---------- Supplied records

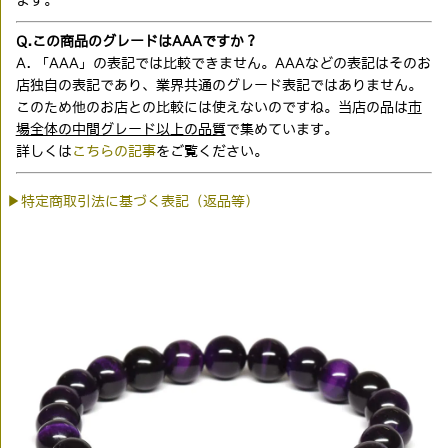
ます。
Q.この商品のグレードはAAAですか？
A. 「AAA」の表記では比較できません。AAAなどの表記はそのお
店独自の表記であり、業界共通のグレード表記ではありません。
このため他のお店との比較には使えないのですね。当店の品は
市
場全体の中間グレード以上の品質
で集めています。
詳しくは
こちらの記事
をご覧ください。
▶特定商取引法に基づく表記（返品等）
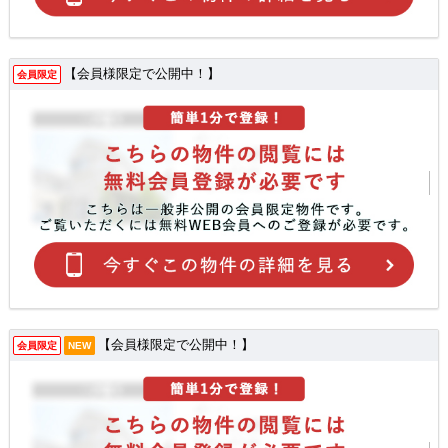
【会員様限定で公開中！】
会員限定
【会員様限定で公開中！】
会員限定
NEW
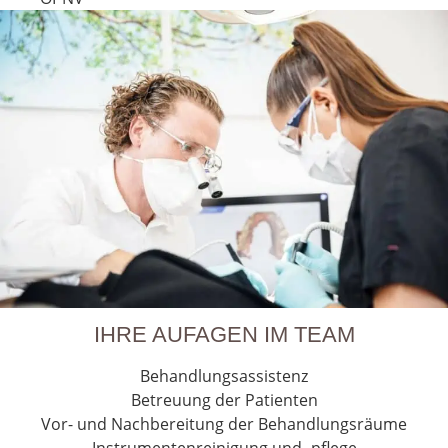
IHRE AUFAGEN IM TEAM
Behandlungsassistenz
Betreuung der Patienten
Vor- und Nachbereitung der Behandlungsräume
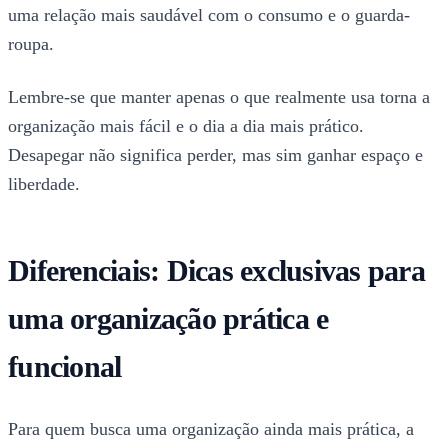
uma relação mais saudável com o consumo e o guarda-
roupa.
Lembre-se que manter apenas o que realmente usa torna a
organização mais fácil e o dia a dia mais prático.
Desapegar não significa perder, mas sim ganhar espaço e
liberdade.
Diferenciais: Dicas exclusivas para
uma organização prática e
funcional
Para quem busca uma organização ainda mais prática, a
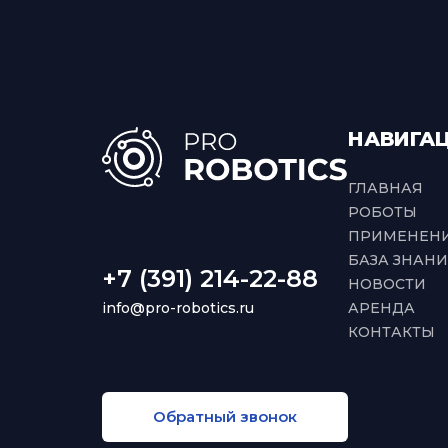
НАВИГА
ГЛАВНАЯ
РОБОТЫ
ПРИМЕНЕН
БАЗА ЗНАН
+7 (391) 214-22-88
НОВОСТИ
info@pro-robotics.ru
АРЕНДА
КОНТАКТЫ
Обратный звонок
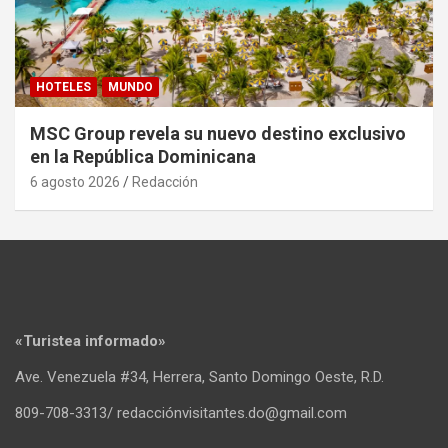
HOTELES
MUNDO
MSC Group revela su nuevo destino exclusivo
en la República Dominicana
6 agosto 2026
Redacción
«Turistea informado»
Ave. Venezuela #34, Herrera, Santo Domingo Oeste, R.D.
809-708-3313/ redacciónvisitantes.do@gmail.com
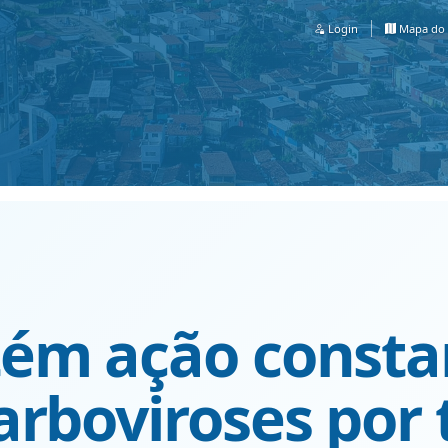
Login
Mapa do 
ém ação consta
arboviroses por 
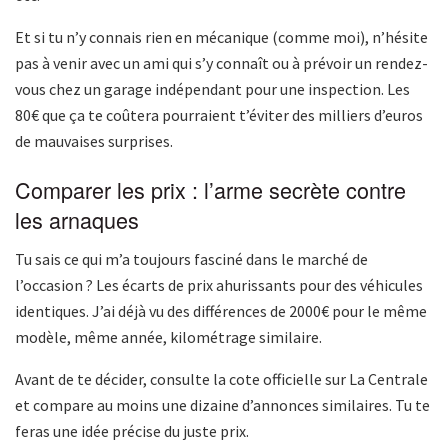
Et si tu n’y connais rien en mécanique (comme moi), n’hésite
pas à venir avec un ami qui s’y connaît ou à prévoir un rendez-
vous chez un garage indépendant pour une inspection. Les
80€ que ça te coûtera pourraient t’éviter des milliers d’euros
de mauvaises surprises.
Comparer les prix : l’arme secrète contre
les arnaques
Tu sais ce qui m’a toujours fasciné dans le marché de
l’occasion ? Les écarts de prix ahurissants pour des véhicules
identiques. J’ai déjà vu des différences de 2000€ pour le même
modèle, même année, kilométrage similaire.
Avant de te décider, consulte la cote officielle sur La Centrale
et compare au moins une dizaine d’annonces similaires. Tu te
feras une idée précise du juste prix.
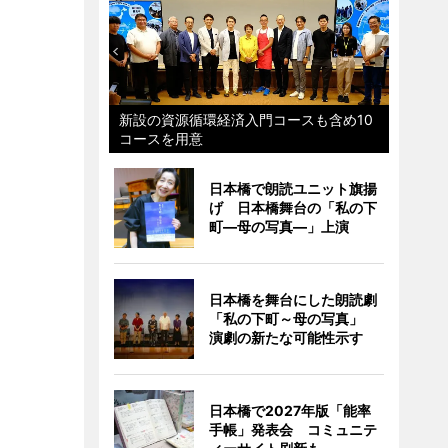
新設の資源循環経済入門コースも含め10
コースを用意
日本橋で朗読ユニット旗揚
げ 日本橋舞台の「私の下
町―母の写真―」上演
日本橋を舞台にした朗読劇
「私の下町～母の写真」
演劇の新たな可能性示す
日本橋で2027年版「能率
手帳」発表会 コミュニテ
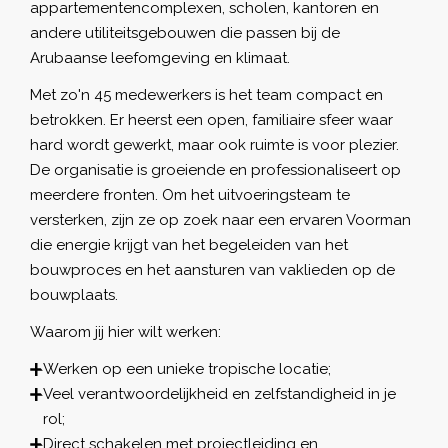
appartementencomplexen, scholen, kantoren en
andere utiliteitsgebouwen die passen bij de
Arubaanse leefomgeving en klimaat.
Met zo'n 45 medewerkers is het team compact en
betrokken. Er heerst een open, familiaire sfeer waar
hard wordt gewerkt, maar ook ruimte is voor plezier.
De organisatie is groeiende en professionaliseert op
meerdere fronten. Om het uitvoeringsteam te
versterken, zijn ze op zoek naar een ervaren Voorman
die energie krijgt van het begeleiden van het
bouwproces en het aansturen van vaklieden op de
bouwplaats.
Waarom jij hier wilt werken:
Werken op een unieke tropische locatie;
Veel verantwoordelijkheid en zelfstandigheid in je
rol;
Direct schakelen met projectleiding en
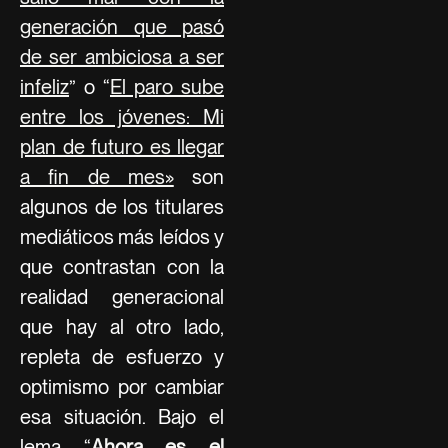
generación que pasó
de ser ambiciosa a ser
infeliz
” o “
El paro sube
entre los jóvenes: Mi
plan de futuro es llegar
a fin de mes»
son
algunos de los titulares
mediáticos más leídos y
que contrastan con la
realidad generacional
que hay al otro lado,
repleta de esfuerzo y
optimismo por cambiar
esa situación. Bajo el
lema “
Ahora es el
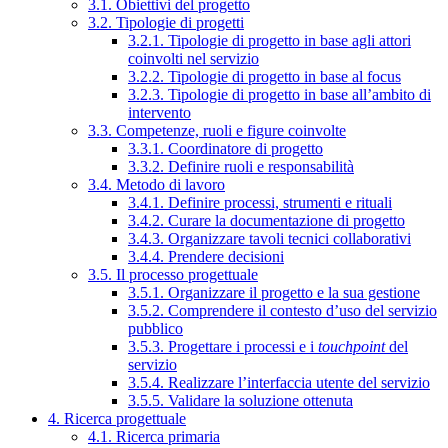
3.1. Obiettivi del progetto
3.2. Tipologie di progetti
3.2.1. Tipologie di progetto in base agli attori
coinvolti nel servizio
3.2.2. Tipologie di progetto in base al focus
3.2.3. Tipologie di progetto in base all’ambito di
intervento
3.3. Competenze, ruoli e figure coinvolte
3.3.1. Coordinatore di progetto
3.3.2. Definire ruoli e responsabilità
3.4. Metodo di lavoro
3.4.1. Definire processi, strumenti e rituali
3.4.2. Curare la documentazione di progetto
3.4.3. Organizzare tavoli tecnici collaborativi
3.4.4. Prendere decisioni
3.5. Il processo progettuale
3.5.1. Organizzare il progetto e la sua gestione
3.5.2. Comprendere il contesto d’uso del servizio
pubblico
3.5.3. Progettare i processi e i
touchpoint
del
servizio
3.5.4. Realizzare l’interfaccia utente del servizio
3.5.5. Validare la soluzione ottenuta
4. Ricerca progettuale
4.1. Ricerca primaria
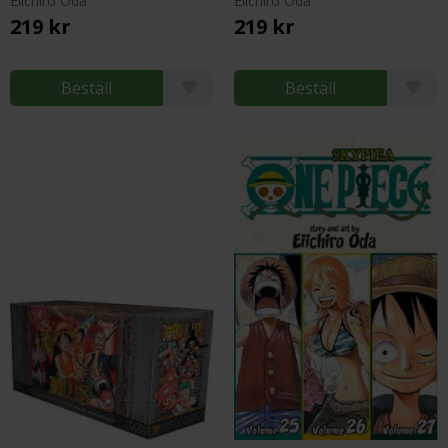
Eiichiro Oda
Eiichiro Oda
219 kr
219 kr
Beställ
Beställ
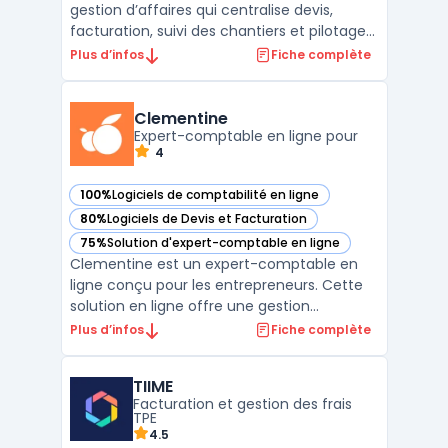
gestion d’affaires qui centralise devis,
facturation, suivi des chantiers et pilotage
financier au sein d’un erp btp accessible en
Plus d’infos
Fiche complète
ligne. L’outil couvre le cycle complet :
chiffrage, CRM, achats, stocks, pointage RH
et reporting, avec une approche conçue
Clementine
pour ...
Expert-comptable en ligne pour
4
100%
Logiciels de comptabilité en ligne
— voir Clementine dans cette catégorie
80%
Logiciels de Devis et Facturation
— voir Clementine dans cette catégorie
75%
Solution d'expert-comptable en ligne
— voir Clementine dans cette catégorie
Clementine est un expert-comptable en
ligne conçu pour les entrepreneurs. Cette
solution en ligne offre une gestion
comptable simplifiée, permettant la
Plus d’infos
Fiche complète
synchronisation bancaire, la facturation, le
suivi en temps réel des indicateurs clés et
TIIME
la création de bilans comptables certifiés.
Facturation et gestion des frais
Fort de plus de ...
TPE
4.5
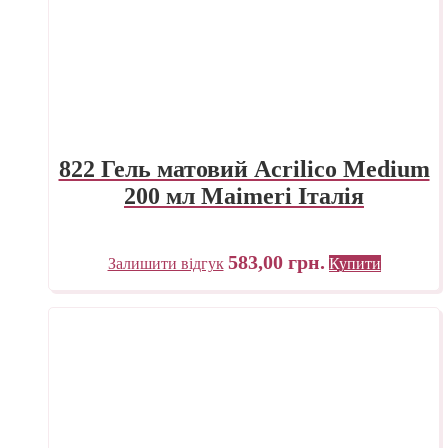
822 Гель матовий Acrilico Medium
200 мл Maimeri Італія
583,00
грн.
Залишити відгук
Купити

--------------------

Exercise: Copy the text of all the data above line for line, without changing a character, and leave the pictures out of your answer.

Written response:
ます。
Q.この商品のグレードはAAAですか？
A. 「AAA」の表記では比較できません。AAAなどの表記はそのお
店独自の表記であり、業界共通のグレード表記ではありません。
このため他のお店との比較には使えないのですね。当店の品は
市
場全体の中間グレード以上の品質
で集めています。
詳しくは
こちらの記事
をご覧ください。
▶特定商取引法に基づく表記（返品等）
【会員様限定で公開中！】
会員限定
【会員様限定で公開中！】
会員限定
NEW
IHRE AUFAGEN IM TEAM
Behandlungsassistenz
Betreuung der Patienten
Vor- und Nachbereitung der Behandlungsräume
uma relação mais saudável com o consumo e o guarda-
roupa.
Lembre-se que manter apenas o que realmente usa torna a
organização mais fácil e o dia a dia mais prático.
Desapegar não significa perder, mas sim ganhar espaço e
liberdade.
Diferenciais: Dicas exclusivas para
uma organização prática e
funcional
Para quem busca uma organização ainda mais prática, a
НАВИГА
ГЛАВНАЯ
РОБОТЫ
ПРИМЕНЕН
БАЗА ЗНАН
+7 (391) 214-22-88
НОВОСТИ
info@pro-robotics.ru
АРЕНДА
КОНТАКТЫ
Обратный звонок
HOTELES
MUNDO
MSC Group revela su nuevo destino exclusivo
en la República Dominicana
6 agosto 2026
Redacción
«Turistea informado»
Ave. Venezuela #34, Herrera, Santo Domingo Oeste, R.D.
809-708-3313/ redacciónvisitantes.do@gmail.com
Login
Mapa do 
ém ação consta
arboviroses por 
Et si tu n’y connais rien en mécanique (comme moi), n’hésite
pas à venir avec un ami qui s’y connaît ou à prévoir un rendez-
vous chez un garage indépendant pour une inspection. Les
80€ que ça te coûtera pourraient t’éviter des milliers d’euros
de mauvaises surprises.
Comparer les prix : l’arme secrète contre
les arnaques
Tu sais ce qui m’a toujours fasciné dans le marché de
l’occasion ? Les écarts de prix ahurissants pour des véhicules
identiques. J’ai déjà vu des différences de 2000€ pour le même
modèle, même année, kilométrage similaire.
Avant de te décider, consulte la cote officielle sur La Centrale
et compare au moins une dizaine d’annonces similaires. Tu te
feras une idée précise du juste prix.
新設の資源循環経済入門コースも含め10
コースを用意
日本橋で朗読ユニット旗揚
げ 日本橋舞台の「私の下
町―母の写真―」上演
日本橋を舞台にした朗読劇
「私の下町～母の写真」
演劇の新たな可能性示す
日本橋で2027年版「能率
手帳」発表会 コミュニテ
appartementencomplexen, scholen, kantoren en
andere utiliteitsgebouwen die passen bij de
Arubaanse leefomgeving en klimaat.
Met zo'n 45 medewerkers is het team compact en
betrokken. Er heerst een open, familiaire sfeer waar
hard wordt gewerkt, maar ook ruimte is voor plezier.
De organisatie is groeiende en professionaliseert op
meerdere fronten. Om het uitvoeringsteam te
versterken, zijn ze op zoek naar een ervaren Voorman
die energie krijgt van het begeleiden van het
bouwproces en het aansturen van vaklieden op de
bouwplaats.
Waarom jij hier wilt werken:
Werken op een unieke tropische locatie;
Veel verantwoordelijkheid en zelfstandigheid in je
rol;
Direct schakelen met projectleiding en
generación que pasó
de ser ambiciosa a ser
infeliz
” o “
El paro sube
entre los jóvenes: Mi
plan de futuro es llegar
a fin de mes»
son
algunos de los titulares
mediáticos más leídos y
que contrastan con la
realidad generacional
que hay al otro lado,
repleta de esfuerzo y
optimismo por cambiar
esa situación. Bajo el
lema “
Ahora es el
3.1. Obiettivi del progetto
3.2. Tipologie di progetti
3.2.1. Tipologie di progetto in base agli attori
coinvolti nel servizio
3.2.2. Tipologie di progetto in base al focus
3.2.3. Tipologie di progetto in base all’ambito di
intervento
3.3. Competenze, ruoli e figure coinvolte
3.3.1. Coordinatore di progetto
3.3.2. Definire ruoli e responsabilità
3.4. Metodo di lavoro
3.4.1. Definire processi, strumenti e rituali
3.4.2. Curare la documentazione di progetto
3.4.3. Organizzare tavoli tecnici collaborativi
3.4.4. Prendere decisioni
3.5. Il processo progettuale
3.5.1. Organizzare il progetto e la sua gestione
3.5.2. Comprendere il contesto d’uso del servizio
pubblico
3.5.3. Progettare i processi e i
touchpoint
del
servizio
3.5.4. Realizzare l’interfaccia utente del servizio
3.5.5. Validare la soluzione ottenuta
4. Ricerca progettuale
4.1. Ricerca primaria
Eiichiro Oda
Eiichiro Oda
219 kr
219 kr
Beställ
Beställ
gestion d’affaires qui centralise devis,
facturation, suivi des chantiers et pilotage
financier au sein d’un erp btp accessible en
Plus d’infos
Fiche complète
ligne. L’outil couvre le cycle complet :
chiffrage, CRM, achats, stocks, pointage RH
et reporting, avec une approche conçue
Clementine
pour ...
Expert-comptable en ligne pour
4
100%
Logiciels de comptabilité en ligne
— voir Clementine dans cette catégorie
80%
Logiciels de Devis et Facturation
— voir Clementine dans cette catégorie
75%
Solution d'expert-comptable en ligne
— voir Clementine dans cette catégorie
Clementine est un expert-comptable en
ligne conçu pour les entrepreneurs. Cette
solution en ligne offre une gestion
comptable simplifiée, permettant la
Plus d’infos
Fiche complète
synchronisation bancaire, la facturation, le
suivi en temps réel des indicateurs clés et
TIIME
la création de bilans comptables certifiés.
Facturation et gestion des frais
Fort de plus de ...
TPE
4.5
822 Гель матовий Acrilico Medium
200 мл Maimeri Італія
583,00
грн.
Залишити відгук
Купити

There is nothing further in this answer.